Principle No. 2: Conduct and Accountability

All SCA members shall treat everyone with dignity and respect, and shall adhere to zero tolerance against all forms of discrimination and harassment.  Members shall not engage in illegal or unethical behavior, but instead shall foster a supportive and safe working environment.  Members shall adopt a preservation ethic and avoid activities that enhance the commercial value of archaeological objects. Members shall respect intellectual property and confidentiality of information from the archaeological record.

Principle No. 3:  Descendant Communities

All SCA members shall commit to meaningful consultation in good faith with descendant communities with the goal of establishing working relationships that can be beneficial to all parties involved.  Members shall respect confidentiality of sensitive information and items of cultural patrimony. Where such information or access to items has been provided, members shall obtain permission prior to sharing in any format and credit the source. 

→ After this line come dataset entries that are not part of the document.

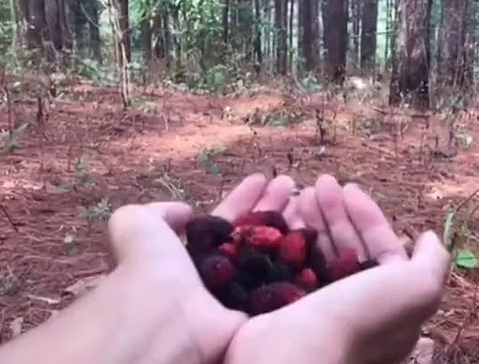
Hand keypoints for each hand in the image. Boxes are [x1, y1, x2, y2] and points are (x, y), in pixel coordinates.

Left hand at [107, 172, 297, 362]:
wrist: (170, 326)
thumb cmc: (151, 275)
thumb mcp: (137, 228)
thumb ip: (155, 213)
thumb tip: (186, 211)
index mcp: (190, 260)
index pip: (223, 224)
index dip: (243, 202)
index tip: (263, 181)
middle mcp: (219, 278)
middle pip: (252, 236)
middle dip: (271, 208)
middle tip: (290, 185)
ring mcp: (244, 296)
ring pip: (272, 254)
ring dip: (289, 224)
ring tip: (305, 196)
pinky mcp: (264, 313)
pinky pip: (286, 280)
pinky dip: (300, 255)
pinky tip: (311, 229)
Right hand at [225, 174, 449, 363]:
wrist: (294, 355)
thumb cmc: (359, 319)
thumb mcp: (417, 289)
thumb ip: (432, 263)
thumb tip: (430, 238)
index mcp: (387, 305)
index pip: (382, 251)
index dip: (369, 217)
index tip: (350, 188)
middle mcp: (353, 307)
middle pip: (347, 247)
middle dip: (337, 212)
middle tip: (320, 182)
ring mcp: (316, 307)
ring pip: (317, 251)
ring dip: (313, 217)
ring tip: (302, 191)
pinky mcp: (284, 305)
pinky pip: (290, 262)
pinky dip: (288, 235)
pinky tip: (284, 213)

Principle No. 4: Public Engagement

SCA members have a responsibility to share results of studies with the public in an accessible format within a reasonable timeframe, while maintaining confidentiality of sensitive information, being respectful of the concerns of descendent communities, and maintaining compliance with regulatory statutes and legal agreements.  Members should undertake to: 1) enlist public support for the stewardship of the archaeological record; 2) explain and promote the use of archaeological methods and techniques in understanding human behavior and culture; and 3) communicate archaeological interpretations of the past.

Ethical Code of Conduct

Professional Conduct

  • Give credit to colleagues in written and verbal communications; cite all sources accurately and do not plagiarize.
  • Communicate and cooperate with archaeologists working in the same area of study.
  • Be objective and respectful in peer reviews.
  • Do not discredit others’ work for personal gain or vengeance.
  • Avoid conflicts of interest.
  • Maintain proficiency regarding professional practices, including regional and site-specific contexts, and be informed about advancements in research questions and methods.
  • Involve appropriate museums and cultural centers in the educational analysis, display, and long-term care of cultural collections.
  • Obtain all necessary permits and permission from land owners/managers prior to conducting field work.

Descendant Communities

  • Conduct meaningful consultation with appropriate representatives of descendant communities on appropriate treatment of sites of religious, ceremonial, or social significance in all phases of archaeological research and resource management.
  • Support the rights of descendant communities to practice their ceremonial traditions at desired locations, as appropriate.
  • Comply with procedures specified in state and federal law regarding the discovery of Native American human remains.

Archaeological Record

  • Do not conduct unwarranted archaeological excavations.
  • Do not engage in or be complicit with illicit export or import and/or sale of cultural property.
  • Do not subvert legal procedures for the preservation of archaeological resources.
  • Prepare a research design and work plan before conducting any archaeological fieldwork.
  • Prepare for curation prior to field investigations.
  • Make arrangements for security at all open excavation sites where vandalism is possible.
  • Do not destroy entire upper cultural strata to expedite the examination of lower levels.
  • Do not collect or excavate archaeological resources for the sole purpose of teaching field techniques.
  • Maintain provenience records and narratives of field work and analysis.
  • Assess site eligibility objectively referencing best available information.
  • Maintain confidentiality of site locations and any other sensitive information.
  • Submit study reports to the appropriate California Historical Resources Information System Regional Information Center in a timely manner.
  • Write excavation summaries within five years of completion of fieldwork.